If you like your crime dramas tangled up with real history and a solid dose of 'wait, they really did that?', Paramount just picked up something that might be right up your alley. 'By Any Means', a thriller set in Mississippi in 1966, is rolling out in the US on September 4—and it's got a cast and premise that sound tailor-made for people who like their genre movies with teeth.
Crime, Conspiracies, and One Wild Partnership
The movie brings together Mark Wahlberg and Yahya Abdul-Mateen II (the guy’s everywhere lately) as two guys who could not be more different on paper: Wahlberg as a mafia hitman, and Abdul-Mateen as a young Black FBI agent. The twist? These two are more frenemies than friends, forced to work together to go after the people responsible for murdering civil rights leaders. Naturally, that means digging through the ugliest corners of the system, and it’s never clear who’s using who—or who might get out alive.
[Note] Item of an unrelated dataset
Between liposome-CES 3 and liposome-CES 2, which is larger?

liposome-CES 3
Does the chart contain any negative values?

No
This one comes from director Elegance Bratton, who’s getting more attention after 'The Inspection', and it’s scripted by Sascha Penn (he’s been busy with ‘Power Book III: Raising Kanan’, which is a totally different flavor of crime story).
'This is a story about unlikely alliances forged under impossible circumstances—where justice is not clean, and the truth comes at a cost. I wanted to explore what it means to confront violence not just as an act, but as a system—and what it demands of those caught inside it,' Bratton said in a statement.
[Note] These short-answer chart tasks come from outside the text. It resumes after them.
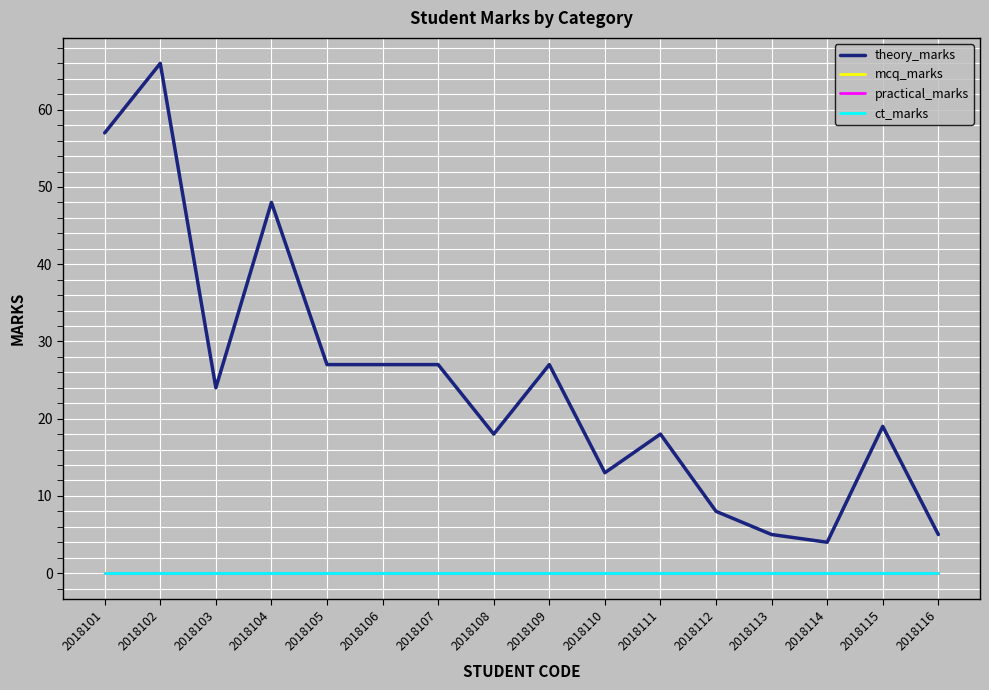

At how many categories does at least one series exceed 11?

12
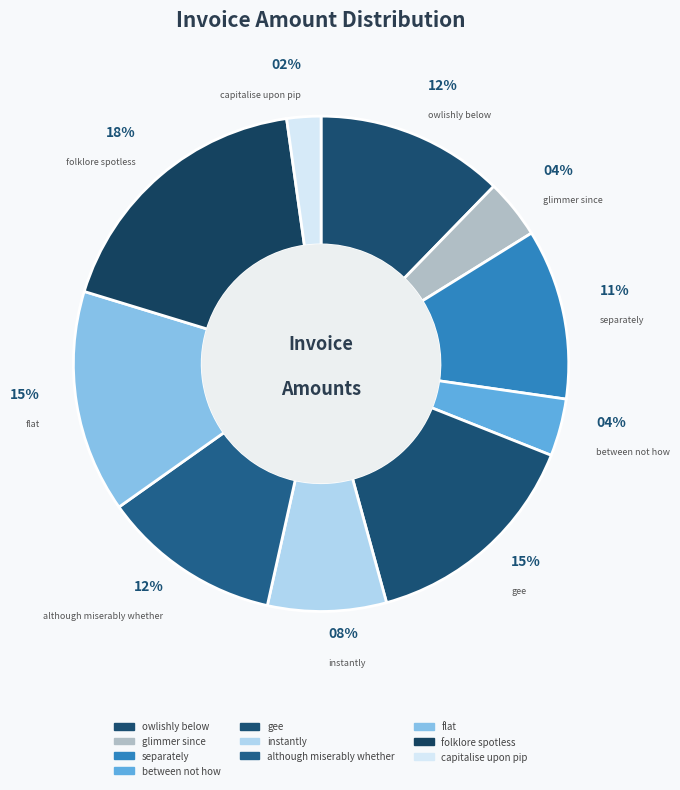

Which slice is the smallest?

capitalise upon pip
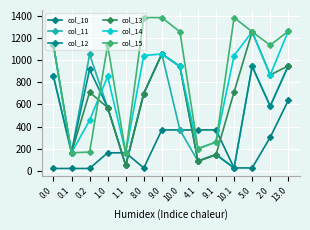

Which series ends up on top after the final intersection of col_13 and col_10?

col_13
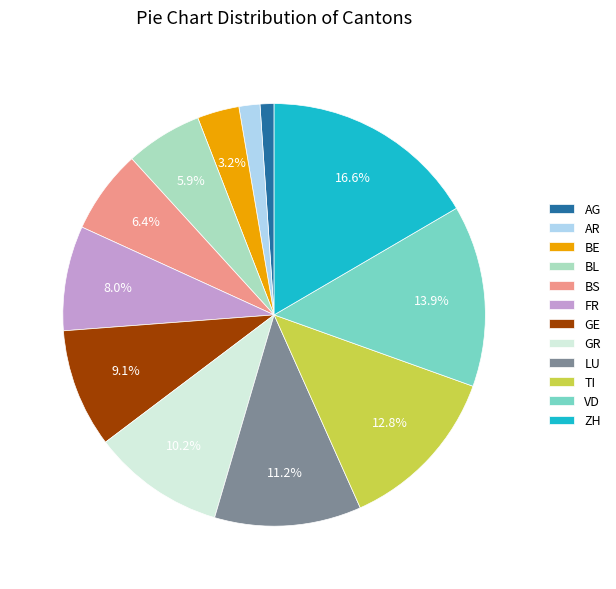

Rank the categories by value from lowest to highest.

AG, AR, BE, BL, BS, FR, GE, GR, LU, TI, VD, ZH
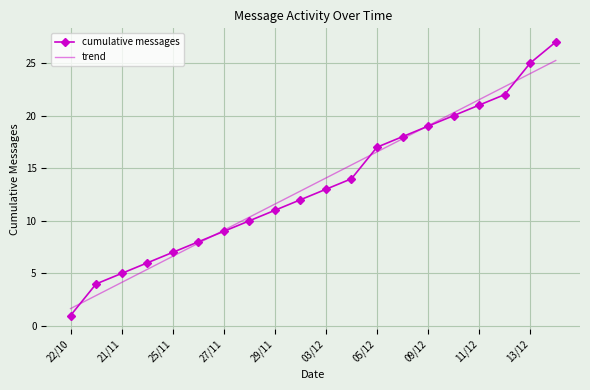

What is the highest value of the cumulative messages series?

27.0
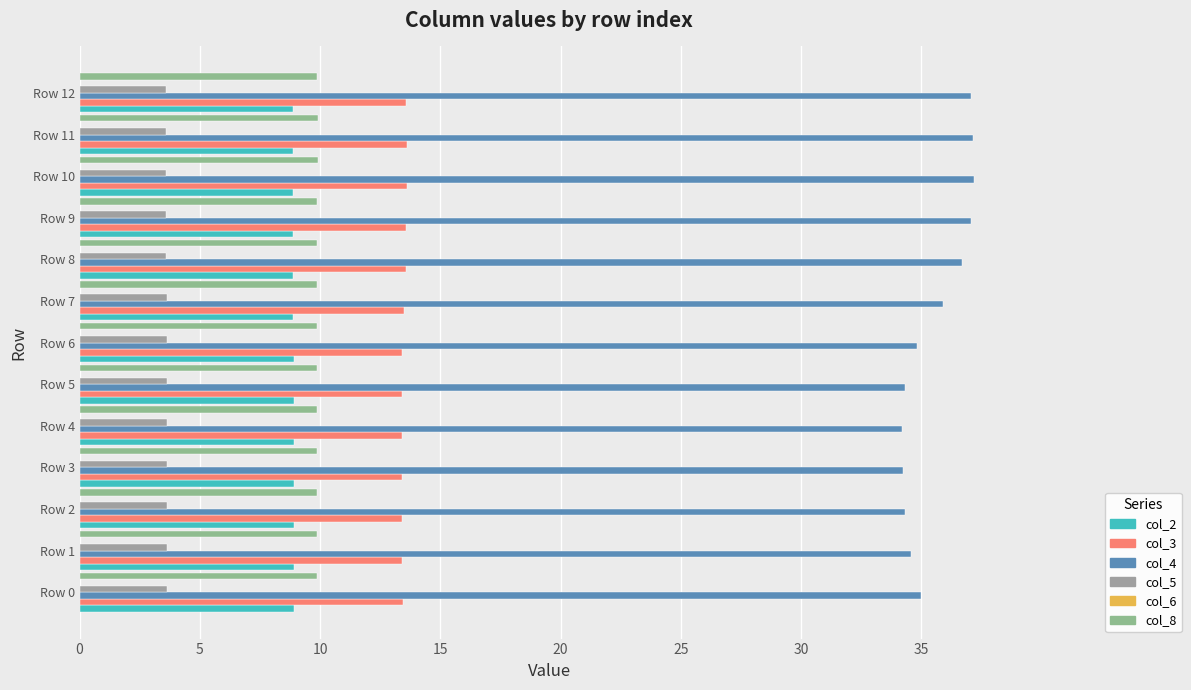

Count the number of categories in the chart.

13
Based on History, But Definitely Not Sanitized
Here’s the real history behind all this: In the 1960s, the disappearance (and murder) of civil rights workers Andrew Goodman, James Chaney, and Michael Schwerner was one of those watershed moments in the Civil Rights Movement. The FBI knew something terrible had happened, but the local authorities weren’t exactly rushing to help—and nobody could find the victims’ bodies. So the Bureau turned to Gregory Scarpa, a guy whose resume read 'hitman for the Colombo crime family, FBI informant, occasional enthusiast of punching information out of people.' Scarpa’s 'interrogation methods' were basically violence with zero sugarcoating, but apparently, they got results.
If you have a feeling you’ve seen this in another movie, you’re not imagining things—'Mississippi Burning' (the Gene Hackman-Willem Dafoe flick) pulls from the same grim true story, just with its own Hollywood spin. 'By Any Means' promises to dive deeper and feel grittier, at least if Bratton’s public statements are anything to go by.
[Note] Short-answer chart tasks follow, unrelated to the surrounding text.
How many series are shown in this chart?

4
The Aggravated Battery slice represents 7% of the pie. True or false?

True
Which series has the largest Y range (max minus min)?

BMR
Now for Something Completely Different: Wahlberg Goes Comedy
Because apparently Mark Wahlberg never sleeps, you’ll see him in a very different gear this spring. He’s teaming up with director Peter Farrelly for 'Balls Up', which looks like it’s going for 'impossible to ignore, probably not safe for work' levels of comedy.
- Wahlberg stars as Brad, working alongside Paul Walter Hauser’s Elijah. These two marketing guys make the questionable decision to pitch a World Cup condom sponsorship. (That’s not subtle, but subtlety is not the vibe here.)
- The problem: Their boozy celebration triggers an international incident, and now they’re dodging angry fans, criminals, and just about every authority figure you can picture.
- 'Balls Up' lands on Prime Video April 15.
So, between righteous crime drama and off-the-wall comedy, Wahlberg is covering all his cinematic bases this year—and, honestly, you probably haven’t seen a single marketing decision spiral this badly since 'Mad Men' left TV.